KUALA LUMPUR – December 19, 2017: The Malaysian Aviation Commission (Mavcom) has explained that developing a low-cost airport is not as easy as suggested by AirAsia.
In a statement to The Mole today, it pointed out that such a development should be subjected to a proper economic study to first determine its effects on existing airports in Malaysia.
This is especially so given that the government and Malaysia Airports Berhad (MAHB) have spent substantially for those airports.
“There are multiple factors that must be considered in terms of which airport model would suit an individual nation, such as demographics, airport economics, existing capacity and more,” stated Mavcom in response to remarks by AirAsia group chief executive Tan Sri Tony Fernandes.
Mavcom further states that the trend of the industry is towards integrated instead of separate terminals, in line with more mergers of airline business models. It cited the example of the new Terminal 4 at Changi Airport which is integrated with its Terminals 1 to 3.
The commission said it is continuously making efforts to improve standards within the industry, which includes the ongoing development of quality of service framework to improve airport services in the country.
Fernandes had two days ago criticised Mavcom on Twitter following its decision to equalise the non-Asean international passenger service charge (PSC) rates at KL International Airport 2 (klia2) from RM50 to RM73 starting the new year.
“There are low-cost airlines, low-cost hotels and low-cost cars. Why not low-cost airports? One does not fit all. We fight for lower ERL (Express Rail Link) charges, encourage cheap buses and Uber pool and Grab. Anything to lower costs to allow the common man to dream and fly,” tweeted Fernandes.
Yesterday, MAHB pointed out that the new PSC rate has been imposed since January at all airports except klia2.
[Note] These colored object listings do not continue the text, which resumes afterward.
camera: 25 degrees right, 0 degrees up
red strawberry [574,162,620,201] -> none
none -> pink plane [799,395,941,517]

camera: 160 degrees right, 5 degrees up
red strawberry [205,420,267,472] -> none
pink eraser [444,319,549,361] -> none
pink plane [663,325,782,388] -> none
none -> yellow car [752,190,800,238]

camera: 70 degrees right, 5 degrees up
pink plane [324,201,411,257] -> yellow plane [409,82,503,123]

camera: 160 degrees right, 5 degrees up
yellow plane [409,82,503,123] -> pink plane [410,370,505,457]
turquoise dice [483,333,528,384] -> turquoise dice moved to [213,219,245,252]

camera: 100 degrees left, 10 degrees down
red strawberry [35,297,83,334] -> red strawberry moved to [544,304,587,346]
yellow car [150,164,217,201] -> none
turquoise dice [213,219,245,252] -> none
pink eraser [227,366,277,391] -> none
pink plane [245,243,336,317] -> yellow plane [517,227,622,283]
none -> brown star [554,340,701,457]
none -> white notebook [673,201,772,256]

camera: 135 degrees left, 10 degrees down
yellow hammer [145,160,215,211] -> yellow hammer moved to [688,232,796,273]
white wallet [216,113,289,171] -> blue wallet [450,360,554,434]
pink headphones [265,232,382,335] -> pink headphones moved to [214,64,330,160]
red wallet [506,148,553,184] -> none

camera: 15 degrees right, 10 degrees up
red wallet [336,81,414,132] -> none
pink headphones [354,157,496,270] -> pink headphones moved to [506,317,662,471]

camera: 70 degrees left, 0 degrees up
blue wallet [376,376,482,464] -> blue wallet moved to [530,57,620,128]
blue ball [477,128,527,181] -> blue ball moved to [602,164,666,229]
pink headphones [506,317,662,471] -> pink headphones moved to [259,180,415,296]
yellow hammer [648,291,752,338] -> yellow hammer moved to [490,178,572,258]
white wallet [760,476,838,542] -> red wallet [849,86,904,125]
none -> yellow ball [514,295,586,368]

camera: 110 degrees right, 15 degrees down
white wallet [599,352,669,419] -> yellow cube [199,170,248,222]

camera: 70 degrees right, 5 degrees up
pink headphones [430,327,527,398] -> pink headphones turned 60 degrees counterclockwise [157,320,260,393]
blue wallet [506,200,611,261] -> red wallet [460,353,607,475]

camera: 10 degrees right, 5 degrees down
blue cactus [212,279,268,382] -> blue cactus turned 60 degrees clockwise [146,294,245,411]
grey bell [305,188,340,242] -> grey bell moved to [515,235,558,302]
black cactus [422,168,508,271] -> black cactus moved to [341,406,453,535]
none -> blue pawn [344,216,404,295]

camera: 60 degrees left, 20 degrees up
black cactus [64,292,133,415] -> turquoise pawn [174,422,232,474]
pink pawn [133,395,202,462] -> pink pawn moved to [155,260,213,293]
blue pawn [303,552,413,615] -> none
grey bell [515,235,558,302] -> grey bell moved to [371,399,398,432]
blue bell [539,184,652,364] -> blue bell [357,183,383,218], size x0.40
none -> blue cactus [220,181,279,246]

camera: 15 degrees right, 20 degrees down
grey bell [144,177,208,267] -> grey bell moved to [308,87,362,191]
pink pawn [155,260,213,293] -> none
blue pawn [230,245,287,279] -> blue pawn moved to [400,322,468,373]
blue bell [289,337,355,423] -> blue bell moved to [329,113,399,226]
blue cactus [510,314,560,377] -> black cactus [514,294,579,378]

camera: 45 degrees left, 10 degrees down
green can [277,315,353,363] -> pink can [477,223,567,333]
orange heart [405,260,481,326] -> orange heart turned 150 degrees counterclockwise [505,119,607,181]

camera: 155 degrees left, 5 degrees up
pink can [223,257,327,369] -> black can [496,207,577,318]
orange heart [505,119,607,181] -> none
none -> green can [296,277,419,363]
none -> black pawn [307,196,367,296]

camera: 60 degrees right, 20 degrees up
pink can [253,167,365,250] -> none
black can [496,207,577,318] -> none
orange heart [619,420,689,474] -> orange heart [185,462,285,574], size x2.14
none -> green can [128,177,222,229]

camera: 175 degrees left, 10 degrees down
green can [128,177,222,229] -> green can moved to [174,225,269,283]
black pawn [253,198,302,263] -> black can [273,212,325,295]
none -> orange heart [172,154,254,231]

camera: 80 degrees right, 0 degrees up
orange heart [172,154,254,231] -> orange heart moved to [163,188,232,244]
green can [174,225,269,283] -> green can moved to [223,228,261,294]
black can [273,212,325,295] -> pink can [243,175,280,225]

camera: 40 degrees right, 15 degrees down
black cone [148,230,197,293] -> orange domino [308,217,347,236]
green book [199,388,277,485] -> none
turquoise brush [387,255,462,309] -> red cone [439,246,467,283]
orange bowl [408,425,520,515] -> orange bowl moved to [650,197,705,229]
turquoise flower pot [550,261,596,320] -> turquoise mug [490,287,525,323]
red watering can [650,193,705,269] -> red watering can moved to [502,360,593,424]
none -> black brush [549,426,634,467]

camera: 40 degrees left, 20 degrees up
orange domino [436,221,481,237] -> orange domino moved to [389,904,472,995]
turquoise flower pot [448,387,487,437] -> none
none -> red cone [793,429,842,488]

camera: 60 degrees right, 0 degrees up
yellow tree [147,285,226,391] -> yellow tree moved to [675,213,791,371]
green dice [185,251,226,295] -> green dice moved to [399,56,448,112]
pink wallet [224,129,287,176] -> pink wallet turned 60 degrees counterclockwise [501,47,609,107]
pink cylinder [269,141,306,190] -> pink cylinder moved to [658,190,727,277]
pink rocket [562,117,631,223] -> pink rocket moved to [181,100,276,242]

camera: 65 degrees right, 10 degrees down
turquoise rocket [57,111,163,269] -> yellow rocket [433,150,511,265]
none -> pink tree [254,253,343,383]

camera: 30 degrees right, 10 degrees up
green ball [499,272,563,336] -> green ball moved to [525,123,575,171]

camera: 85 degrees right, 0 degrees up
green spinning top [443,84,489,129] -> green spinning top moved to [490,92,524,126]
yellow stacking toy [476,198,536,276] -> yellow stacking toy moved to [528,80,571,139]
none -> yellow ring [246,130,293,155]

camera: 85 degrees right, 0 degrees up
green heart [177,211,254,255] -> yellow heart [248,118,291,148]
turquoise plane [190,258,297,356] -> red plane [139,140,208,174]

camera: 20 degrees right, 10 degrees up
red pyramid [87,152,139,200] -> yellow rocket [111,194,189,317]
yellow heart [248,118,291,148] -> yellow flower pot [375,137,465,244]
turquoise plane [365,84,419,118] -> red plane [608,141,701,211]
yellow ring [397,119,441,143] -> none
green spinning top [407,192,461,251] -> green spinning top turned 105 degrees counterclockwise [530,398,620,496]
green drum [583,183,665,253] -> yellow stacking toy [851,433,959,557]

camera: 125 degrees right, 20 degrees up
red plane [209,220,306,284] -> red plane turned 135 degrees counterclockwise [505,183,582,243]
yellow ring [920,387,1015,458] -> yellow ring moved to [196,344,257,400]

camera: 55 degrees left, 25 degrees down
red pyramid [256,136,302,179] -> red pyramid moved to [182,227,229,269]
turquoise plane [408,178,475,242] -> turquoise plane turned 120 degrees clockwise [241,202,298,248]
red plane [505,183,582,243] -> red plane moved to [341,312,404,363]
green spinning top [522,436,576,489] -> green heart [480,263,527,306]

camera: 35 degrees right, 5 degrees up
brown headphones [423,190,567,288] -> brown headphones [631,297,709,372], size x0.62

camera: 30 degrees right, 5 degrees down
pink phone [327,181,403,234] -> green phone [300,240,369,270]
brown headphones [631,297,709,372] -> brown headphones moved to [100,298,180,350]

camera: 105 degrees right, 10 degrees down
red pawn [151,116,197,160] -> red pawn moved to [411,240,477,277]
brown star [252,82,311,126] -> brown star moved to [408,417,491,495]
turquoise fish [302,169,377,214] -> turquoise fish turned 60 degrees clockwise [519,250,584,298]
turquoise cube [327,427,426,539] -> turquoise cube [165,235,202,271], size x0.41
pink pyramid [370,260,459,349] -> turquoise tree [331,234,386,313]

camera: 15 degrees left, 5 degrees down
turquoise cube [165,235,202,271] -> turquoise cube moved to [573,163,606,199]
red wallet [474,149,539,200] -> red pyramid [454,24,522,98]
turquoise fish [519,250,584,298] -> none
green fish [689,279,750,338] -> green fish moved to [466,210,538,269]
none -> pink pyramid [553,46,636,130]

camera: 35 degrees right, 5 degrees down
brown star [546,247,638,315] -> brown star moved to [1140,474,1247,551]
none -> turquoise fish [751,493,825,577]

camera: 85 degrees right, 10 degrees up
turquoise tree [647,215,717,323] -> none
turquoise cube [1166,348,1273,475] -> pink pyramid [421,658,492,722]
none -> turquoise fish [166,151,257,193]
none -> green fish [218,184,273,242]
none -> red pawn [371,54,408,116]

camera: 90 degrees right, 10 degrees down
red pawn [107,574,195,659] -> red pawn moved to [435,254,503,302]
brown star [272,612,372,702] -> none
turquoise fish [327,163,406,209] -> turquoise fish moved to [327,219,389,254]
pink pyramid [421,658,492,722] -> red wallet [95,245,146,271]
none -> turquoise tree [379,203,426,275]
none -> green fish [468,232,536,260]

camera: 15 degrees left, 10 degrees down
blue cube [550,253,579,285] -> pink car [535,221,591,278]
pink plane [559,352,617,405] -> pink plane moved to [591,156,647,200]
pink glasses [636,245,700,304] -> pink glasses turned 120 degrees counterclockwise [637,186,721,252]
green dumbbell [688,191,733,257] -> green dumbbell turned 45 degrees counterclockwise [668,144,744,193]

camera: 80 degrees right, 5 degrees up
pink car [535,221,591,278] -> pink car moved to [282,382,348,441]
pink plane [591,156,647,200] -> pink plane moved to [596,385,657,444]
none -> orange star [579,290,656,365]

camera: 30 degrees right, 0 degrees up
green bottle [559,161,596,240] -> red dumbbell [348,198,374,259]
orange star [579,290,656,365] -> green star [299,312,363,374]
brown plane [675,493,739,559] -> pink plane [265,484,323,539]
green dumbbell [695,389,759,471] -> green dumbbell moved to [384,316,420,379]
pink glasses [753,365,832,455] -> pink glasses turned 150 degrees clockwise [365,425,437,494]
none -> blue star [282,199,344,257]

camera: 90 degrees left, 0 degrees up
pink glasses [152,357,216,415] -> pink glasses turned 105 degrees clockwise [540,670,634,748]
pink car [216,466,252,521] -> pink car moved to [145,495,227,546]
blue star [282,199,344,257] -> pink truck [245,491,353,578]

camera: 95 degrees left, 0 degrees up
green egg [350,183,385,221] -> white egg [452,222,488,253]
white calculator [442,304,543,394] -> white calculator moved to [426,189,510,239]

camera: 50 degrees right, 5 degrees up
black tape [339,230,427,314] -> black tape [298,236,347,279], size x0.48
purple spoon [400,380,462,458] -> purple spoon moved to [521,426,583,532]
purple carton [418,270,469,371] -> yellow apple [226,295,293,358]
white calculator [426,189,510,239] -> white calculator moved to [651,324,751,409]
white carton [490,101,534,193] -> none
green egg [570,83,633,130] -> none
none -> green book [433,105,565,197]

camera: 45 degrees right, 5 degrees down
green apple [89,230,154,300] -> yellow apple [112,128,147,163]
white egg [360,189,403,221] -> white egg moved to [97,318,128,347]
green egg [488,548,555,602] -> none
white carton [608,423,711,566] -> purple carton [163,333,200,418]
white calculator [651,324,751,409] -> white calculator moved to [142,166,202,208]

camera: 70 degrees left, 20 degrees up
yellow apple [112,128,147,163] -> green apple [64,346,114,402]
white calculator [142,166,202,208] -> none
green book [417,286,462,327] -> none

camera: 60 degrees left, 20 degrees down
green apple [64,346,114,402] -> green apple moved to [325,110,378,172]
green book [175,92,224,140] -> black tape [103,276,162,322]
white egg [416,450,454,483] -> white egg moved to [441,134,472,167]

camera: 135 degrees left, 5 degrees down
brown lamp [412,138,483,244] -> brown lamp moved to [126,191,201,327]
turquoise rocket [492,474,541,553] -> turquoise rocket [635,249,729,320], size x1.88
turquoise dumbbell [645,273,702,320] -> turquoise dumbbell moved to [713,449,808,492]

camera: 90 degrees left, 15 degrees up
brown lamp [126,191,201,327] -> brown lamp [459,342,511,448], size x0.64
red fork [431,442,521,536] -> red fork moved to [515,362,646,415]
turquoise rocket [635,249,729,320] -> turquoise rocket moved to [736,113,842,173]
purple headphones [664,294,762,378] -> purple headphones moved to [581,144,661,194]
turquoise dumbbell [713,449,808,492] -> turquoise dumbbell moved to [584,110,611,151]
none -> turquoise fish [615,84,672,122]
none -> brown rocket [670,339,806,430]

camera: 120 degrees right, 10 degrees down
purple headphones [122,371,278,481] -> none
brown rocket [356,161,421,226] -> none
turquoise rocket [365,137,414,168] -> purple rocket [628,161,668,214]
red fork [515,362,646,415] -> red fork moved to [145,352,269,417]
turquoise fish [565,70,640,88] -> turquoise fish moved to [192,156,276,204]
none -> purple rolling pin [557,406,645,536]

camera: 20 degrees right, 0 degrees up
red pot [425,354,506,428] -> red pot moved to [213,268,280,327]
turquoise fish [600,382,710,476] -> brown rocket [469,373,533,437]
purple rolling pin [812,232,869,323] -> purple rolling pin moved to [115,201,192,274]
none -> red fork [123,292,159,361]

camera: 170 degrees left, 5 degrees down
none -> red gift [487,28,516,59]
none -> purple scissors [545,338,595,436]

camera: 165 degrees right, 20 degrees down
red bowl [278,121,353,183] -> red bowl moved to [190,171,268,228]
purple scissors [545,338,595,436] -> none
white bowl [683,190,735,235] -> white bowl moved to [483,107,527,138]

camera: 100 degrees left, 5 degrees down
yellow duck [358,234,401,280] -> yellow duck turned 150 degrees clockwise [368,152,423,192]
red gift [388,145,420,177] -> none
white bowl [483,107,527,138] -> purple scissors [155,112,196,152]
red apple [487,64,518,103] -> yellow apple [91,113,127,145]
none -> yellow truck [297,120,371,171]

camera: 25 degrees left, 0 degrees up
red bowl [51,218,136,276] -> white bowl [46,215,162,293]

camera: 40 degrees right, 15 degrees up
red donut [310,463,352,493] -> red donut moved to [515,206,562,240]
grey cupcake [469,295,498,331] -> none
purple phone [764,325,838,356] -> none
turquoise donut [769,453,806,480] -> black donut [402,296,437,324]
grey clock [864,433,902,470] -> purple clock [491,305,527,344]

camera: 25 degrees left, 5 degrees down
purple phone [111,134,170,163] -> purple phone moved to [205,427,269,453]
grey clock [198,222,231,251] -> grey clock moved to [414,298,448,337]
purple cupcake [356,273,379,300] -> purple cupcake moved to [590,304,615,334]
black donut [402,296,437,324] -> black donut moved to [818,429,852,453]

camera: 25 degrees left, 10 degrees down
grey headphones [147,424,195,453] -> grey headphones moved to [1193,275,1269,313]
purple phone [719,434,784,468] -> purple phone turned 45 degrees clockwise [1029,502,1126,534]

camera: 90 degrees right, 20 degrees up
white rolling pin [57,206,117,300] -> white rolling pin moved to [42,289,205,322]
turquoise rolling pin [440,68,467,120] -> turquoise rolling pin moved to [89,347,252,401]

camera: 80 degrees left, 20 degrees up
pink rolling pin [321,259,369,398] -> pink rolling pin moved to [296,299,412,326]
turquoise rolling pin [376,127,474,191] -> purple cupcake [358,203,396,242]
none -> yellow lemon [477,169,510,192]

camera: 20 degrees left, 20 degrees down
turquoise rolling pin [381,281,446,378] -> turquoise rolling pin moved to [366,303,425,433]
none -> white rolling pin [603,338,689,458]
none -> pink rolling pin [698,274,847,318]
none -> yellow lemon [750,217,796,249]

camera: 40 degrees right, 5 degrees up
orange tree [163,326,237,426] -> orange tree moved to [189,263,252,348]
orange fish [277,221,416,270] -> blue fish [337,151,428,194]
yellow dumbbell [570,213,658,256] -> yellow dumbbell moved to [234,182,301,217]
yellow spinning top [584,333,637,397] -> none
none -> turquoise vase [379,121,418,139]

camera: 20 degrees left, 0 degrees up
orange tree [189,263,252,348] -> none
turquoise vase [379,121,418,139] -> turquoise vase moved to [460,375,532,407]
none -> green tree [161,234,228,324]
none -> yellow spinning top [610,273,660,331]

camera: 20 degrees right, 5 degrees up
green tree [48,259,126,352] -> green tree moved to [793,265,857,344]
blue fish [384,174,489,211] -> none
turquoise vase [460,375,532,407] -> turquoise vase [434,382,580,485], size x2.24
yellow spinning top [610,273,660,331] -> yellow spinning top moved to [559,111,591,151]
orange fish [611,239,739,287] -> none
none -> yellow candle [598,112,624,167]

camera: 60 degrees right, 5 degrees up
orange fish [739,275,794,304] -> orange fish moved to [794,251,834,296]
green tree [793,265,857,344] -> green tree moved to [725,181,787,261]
While Fernandes had hinted that the higher rate may discourage the common man from flying, MAHB highlighted that the country’s overall air traffic growth for non-Asean international flights has remained robust compared to last year.
At year to date, November 2017 traffic growth for non-Asean flights remained robust despite the higher PSC and enjoyed higher growth at 15.1 per cent than Asean flights at 13.6 per cent.
“This is not surprising as 70 per cent of the non-Asean international passengers at KLIA and klia2 terminals were foreigners unaffected by the PSC rate,” said MAHB.
MAHB also pointed out that the equalisation at klia2 will affect 4.5 million passengers a year, of whom 3 million are foreigners.